Saved data entries
>>>>
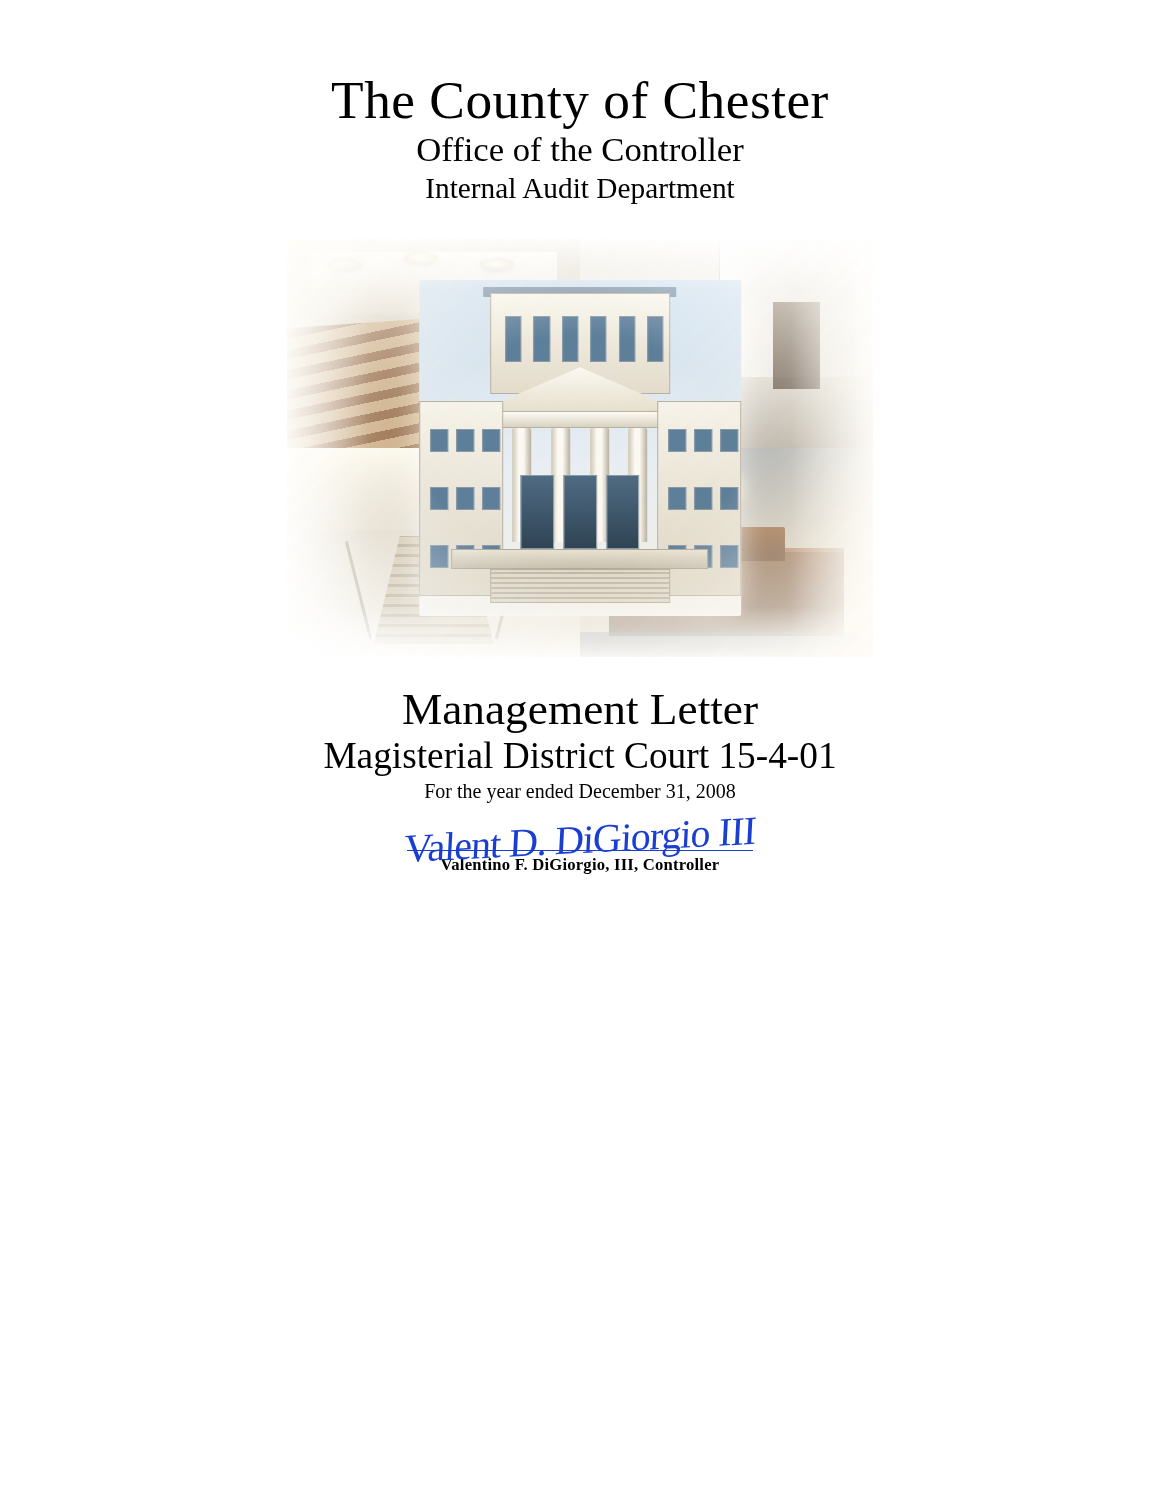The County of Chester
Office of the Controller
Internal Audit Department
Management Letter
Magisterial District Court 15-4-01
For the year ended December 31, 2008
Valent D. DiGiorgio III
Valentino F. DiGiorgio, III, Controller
<<<<
>>>>
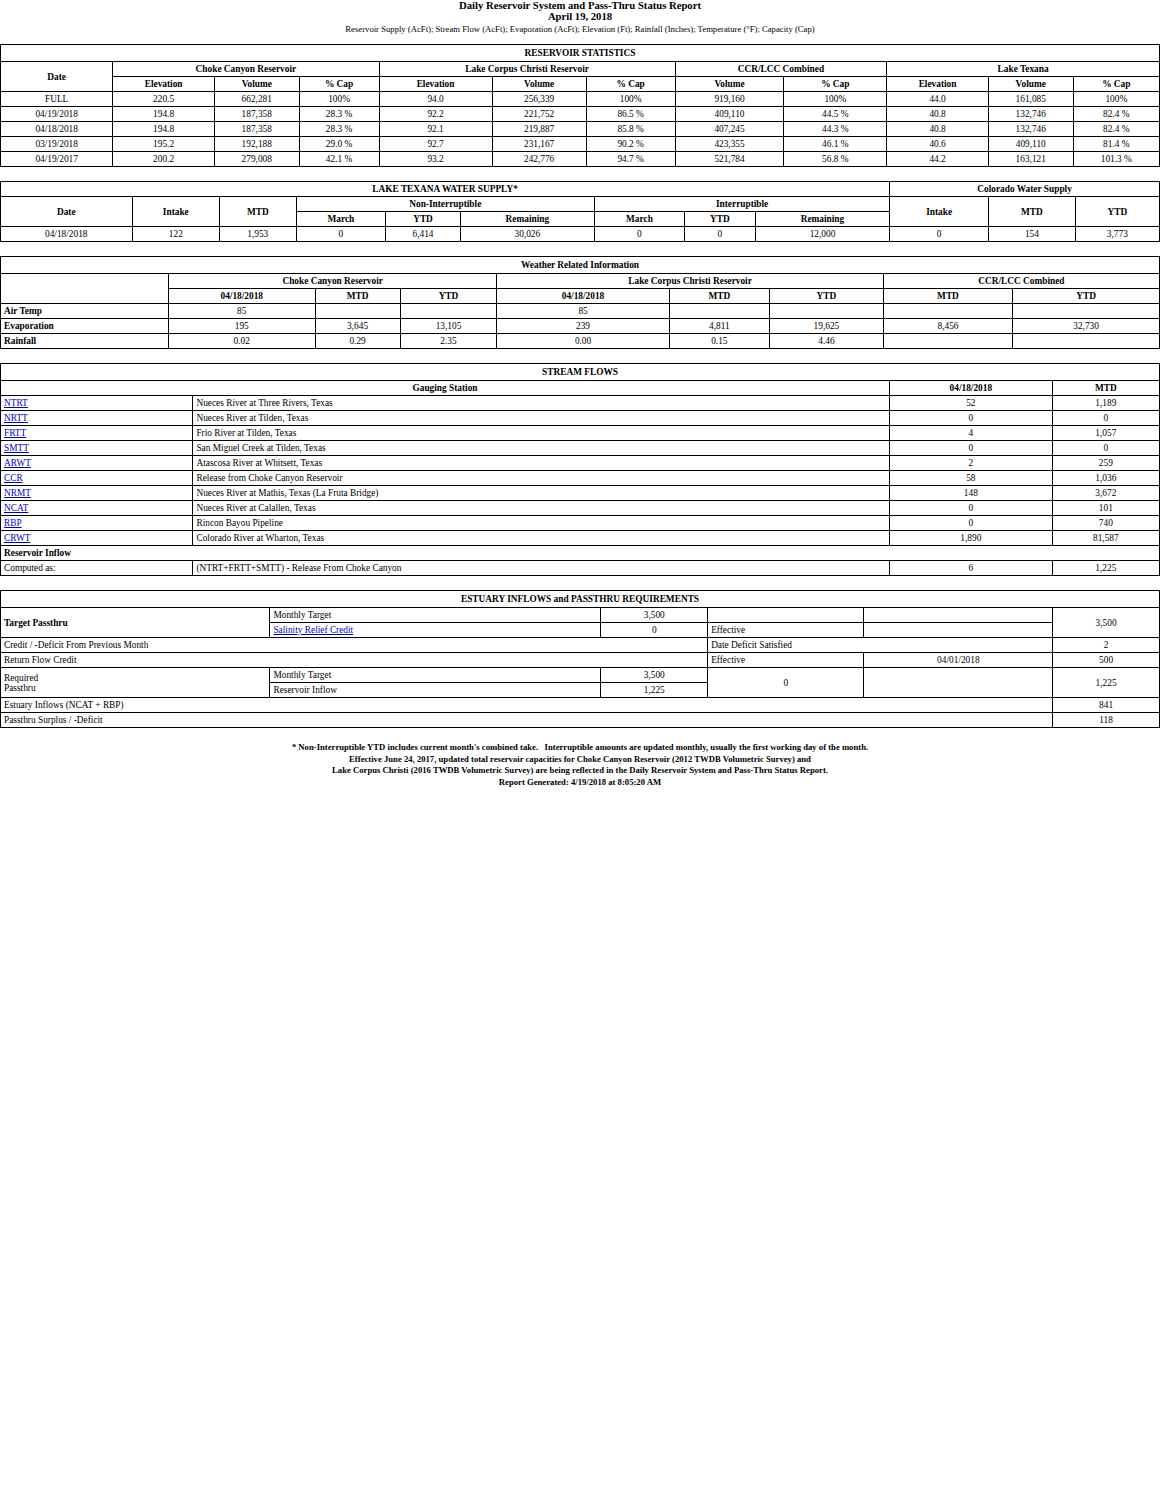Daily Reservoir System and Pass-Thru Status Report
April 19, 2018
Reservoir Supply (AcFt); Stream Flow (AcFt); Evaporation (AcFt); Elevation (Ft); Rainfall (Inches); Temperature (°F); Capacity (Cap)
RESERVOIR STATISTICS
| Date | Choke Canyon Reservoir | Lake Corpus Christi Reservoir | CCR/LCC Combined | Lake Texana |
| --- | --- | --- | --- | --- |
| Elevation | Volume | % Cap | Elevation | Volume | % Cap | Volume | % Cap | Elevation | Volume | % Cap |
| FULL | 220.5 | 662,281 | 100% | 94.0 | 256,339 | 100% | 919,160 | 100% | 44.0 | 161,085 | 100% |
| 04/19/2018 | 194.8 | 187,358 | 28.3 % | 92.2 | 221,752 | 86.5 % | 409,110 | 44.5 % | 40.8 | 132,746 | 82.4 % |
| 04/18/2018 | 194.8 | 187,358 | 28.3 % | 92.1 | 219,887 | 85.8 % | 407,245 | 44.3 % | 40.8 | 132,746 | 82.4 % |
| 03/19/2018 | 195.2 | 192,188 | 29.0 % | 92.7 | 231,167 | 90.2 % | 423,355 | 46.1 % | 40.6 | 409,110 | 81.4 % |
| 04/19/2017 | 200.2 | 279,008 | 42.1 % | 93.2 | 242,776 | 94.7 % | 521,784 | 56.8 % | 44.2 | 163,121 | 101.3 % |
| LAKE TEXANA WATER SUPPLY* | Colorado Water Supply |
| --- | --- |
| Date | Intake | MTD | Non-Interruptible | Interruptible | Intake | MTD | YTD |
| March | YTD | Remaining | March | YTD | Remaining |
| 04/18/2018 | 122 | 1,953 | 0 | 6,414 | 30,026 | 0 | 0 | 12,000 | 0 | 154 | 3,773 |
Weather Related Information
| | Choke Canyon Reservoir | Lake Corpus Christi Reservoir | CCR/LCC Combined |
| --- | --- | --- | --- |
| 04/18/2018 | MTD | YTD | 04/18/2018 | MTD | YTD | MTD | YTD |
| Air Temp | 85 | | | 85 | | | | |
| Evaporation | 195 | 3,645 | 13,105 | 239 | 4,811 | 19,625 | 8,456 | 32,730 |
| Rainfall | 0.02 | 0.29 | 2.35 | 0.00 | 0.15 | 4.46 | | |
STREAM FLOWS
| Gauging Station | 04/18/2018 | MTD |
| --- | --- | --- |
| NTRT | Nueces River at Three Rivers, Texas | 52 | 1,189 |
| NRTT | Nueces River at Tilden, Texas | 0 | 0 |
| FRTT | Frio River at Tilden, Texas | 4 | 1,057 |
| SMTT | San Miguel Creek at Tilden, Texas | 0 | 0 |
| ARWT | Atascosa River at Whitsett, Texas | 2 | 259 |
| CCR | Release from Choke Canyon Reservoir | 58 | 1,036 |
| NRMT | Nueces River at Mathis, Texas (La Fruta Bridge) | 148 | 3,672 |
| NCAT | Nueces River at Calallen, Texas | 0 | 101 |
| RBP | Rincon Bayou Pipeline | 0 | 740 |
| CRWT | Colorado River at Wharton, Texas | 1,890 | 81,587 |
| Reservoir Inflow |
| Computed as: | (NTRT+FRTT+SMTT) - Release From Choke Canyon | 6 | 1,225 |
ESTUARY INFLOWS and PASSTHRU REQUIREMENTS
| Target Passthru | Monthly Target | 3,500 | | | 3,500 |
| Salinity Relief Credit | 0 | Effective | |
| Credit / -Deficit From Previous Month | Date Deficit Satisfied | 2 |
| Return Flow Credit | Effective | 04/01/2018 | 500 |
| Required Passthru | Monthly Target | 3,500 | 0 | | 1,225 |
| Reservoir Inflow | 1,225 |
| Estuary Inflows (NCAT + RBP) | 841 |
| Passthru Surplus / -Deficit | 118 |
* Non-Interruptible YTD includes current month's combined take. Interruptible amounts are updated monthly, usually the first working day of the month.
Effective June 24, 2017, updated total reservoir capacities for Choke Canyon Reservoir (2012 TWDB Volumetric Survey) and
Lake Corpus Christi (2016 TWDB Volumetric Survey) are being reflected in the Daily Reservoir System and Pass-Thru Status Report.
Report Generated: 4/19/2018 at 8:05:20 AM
<<<<
## How to complete this task
Read the entries and show each line that mentions "Nueces".

## Answer space
| NTRT | Nueces River at Three Rivers, Texas | 52 | 1,189 |
| NRTT | Nueces River at Tilden, Texas | 0 | 0 |
| NRMT | Nueces River at Mathis, Texas (La Fruta Bridge) | 148 | 3,672 |
| NCAT | Nueces River at Calallen, Texas | 0 | 101 |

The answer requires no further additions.